A spokesman for Alinta and United Energy said about 20,000 customers, mainly in the eastern suburbs, were yet to be reconnected after power lines and transformers were damaged in the gale-force gusts.
He said crews were stretched to the limit repairing interrupted supplies and some customers could be waiting until tomorrow morning to get reconnected.
The majority of Citipower and Powercor customers are reconnected, with just over 2000 customers still waiting for repairs.
A spokesman said those still disconnected were mostly individual houses or streets, rather than large areas.
SP AusNet, which supplies the outer eastern and northern metropolitan areas, still has 18,000 customers without power.
A spokeswoman said crews hoped to reconnect all customers today.
Grants of about $1000 will be available to Victorian households experiencing hardship after yesterday's wild weather, the State Government has announced.
Premier John Brumby today announced grants of up to $1067 per household.
"Emergency grants are available to meet immediate basic needs for those displaced from their house and cover expenses such as clothing, food, personal items and shelter," he said.
The State Emergency Service received more than 3200 calls for help in the past 24 hours, mostly for damaged roofs, felled trees and power outages.
A spokesman said at its peak, there was a phone call every seven seconds to its emergency hotline.
He said emergency crews were stretched to the limit and still had not been able to respond to every request for assistance, with cases being prioritised according to need.
VicRoads said all lanes were reopened on the West Gate Bridge, and trucks, caravans and motorbike were allowed back on the bridge.
Traffic signals on the bridge are fully operational and drivers are asked to refer to signs for the correct speed limit.

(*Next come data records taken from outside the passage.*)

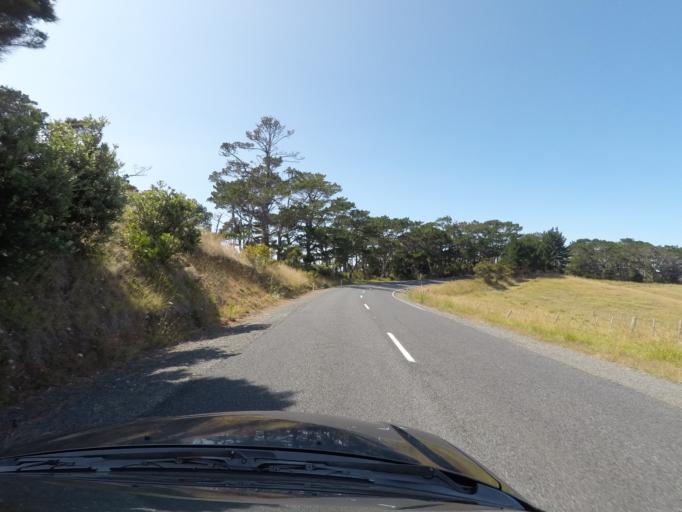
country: NZ
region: Auckland
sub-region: Auckland
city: Warkworth
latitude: -36.4461
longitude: 174.7569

However, traffic lights are still out in some places around Melbourne and Vicroads urged drivers to be cautious driving through those intersections.
The Bureau of Meteorology is forecasting showers and strong, squally west to south-westerly winds that will ease later in the day.
There is also a possibility of hail and thunder this morning, with a maximum temperature of 17 degrees.
The bureau has issued a severe weather warning for people in central, western and Gippsland Victoria, who should expect more damaging winds of up to 60 km/h, with gale-force winds of up to 100 km/h in coastal areas.